Handle device init failures and record that as an error, if the GPU has less than 3 gb of VRAM

2025-07-01 07:01:06 +02:00 · 2022-11-11 16:13:27 +05:30
parent c13bccc7ae
commit 3fdd8d91e2
2 changed files with 13 additions and 19 deletions
--- a/ui/sd_internal/runtime.py
+++ b/ui/sd_internal/runtime.py
@ -144,22 +144,21 @@ def device_init(device_selection):
        thread_data.device = 'cpu'
        thread_data.device_name = get_processor_name()
        print('Render device CPU available as', thread_data.device_name)
-        return
+        return True
    if not torch.cuda.is_available():
        if device_selection == 'auto':
            print('WARNING: Could not find a compatible GPU. Using the CPU, but this will be very slow!')
            thread_data.device = 'cpu'
            thread_data.device_name = get_processor_name()
-            return
+            return True
        else:
            raise EnvironmentError(f'Could not find a compatible GPU for the requested device_selection: {device_selection}!')

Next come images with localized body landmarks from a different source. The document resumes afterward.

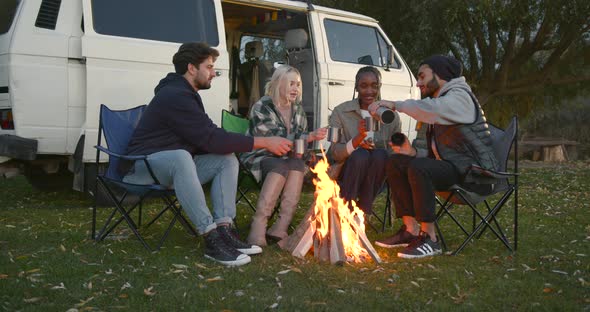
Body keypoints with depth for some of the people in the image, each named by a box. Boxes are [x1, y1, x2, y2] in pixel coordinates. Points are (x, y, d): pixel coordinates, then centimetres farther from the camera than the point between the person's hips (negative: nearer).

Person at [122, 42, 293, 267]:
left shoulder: (186, 94, 13)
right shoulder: (175, 96, -20)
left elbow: (205, 140, 8)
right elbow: (211, 139, -26)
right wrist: (264, 142, -22)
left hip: (175, 164, 10)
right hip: (144, 165, -10)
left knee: (228, 160, -4)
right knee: (181, 157, -40)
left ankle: (223, 231, -16)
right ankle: (212, 240, -38)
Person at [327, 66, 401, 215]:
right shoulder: (341, 112, -2)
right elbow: (334, 153, -9)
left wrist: (374, 147, -18)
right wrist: (358, 139, -28)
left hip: (374, 178, 2)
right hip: (344, 173, -2)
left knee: (380, 154, -29)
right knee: (360, 155, -32)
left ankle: (364, 211, -18)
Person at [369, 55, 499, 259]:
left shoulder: (460, 97, -6)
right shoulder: (438, 102, 22)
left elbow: (432, 109, -32)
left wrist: (395, 105, -26)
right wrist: (412, 152, 3)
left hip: (473, 171, -9)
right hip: (452, 167, 9)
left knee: (419, 168, -31)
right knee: (396, 163, -1)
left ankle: (429, 238, -25)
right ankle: (411, 230, -6)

    if device_selection == 'auto':
        device_count = torch.cuda.device_count()
-        if device_count == 1:
-            device_select('cuda:0')
+        if device_count == 1 and device_select('cuda:0'):
            torch.cuda.device('cuda:0')
-            return
+            return True

        print('Autoselecting GPU. Using most free memory.')
        max_mem_free = 0
@ -177,23 +176,14 @@ def device_init(device_selection):
        if best_device and device_select(best_device):
            print(f'Setting {device} as active')
            torch.cuda.device(device)
-            return
+            return True

-    if device_select(device_selection):
+    if device_selection != 'auto' and device_select(device_selection):
        print(f'Setting {device_selection} as active')
        torch.cuda.device(device_selection)
-        return
+        return True

-    # By default use current device.
-    print('Checking current GPU...')
-    device = f'cuda:{torch.cuda.current_device()}'
-    device_name = torch.cuda.get_device_name(device)
-    print(f'{device} detected: {device_name}')
-    if device_select(device):
-        return
-    print('WARNING: No compatible GPU found. Using the CPU, but this will be very slow!')
-    thread_data.device = 'cpu'
-    thread_data.device_name = get_processor_name()
+    return False

 def load_model_ckpt():
    if not thread_data.ckpt_file: raise ValueError(f'Thread ckpt_file is undefined.')
--- a/ui/sd_internal/task_manager.py
+++ b/ui/sd_internal/task_manager.py
@ -253,7 +253,11 @@ def thread_render(device):
    global current_state, current_state_error, current_model_path, current_vae_path
    from . import runtime
    try:
-        runtime.device_init(device)
+        if not runtime.device_init(device):
+            weak_thread_data[threading.current_thread()] = {
+                'error': f'Could not start on the selected device: {device}'
+            }
+            return
    except Exception as e:
        print(traceback.format_exc())
        weak_thread_data[threading.current_thread()] = {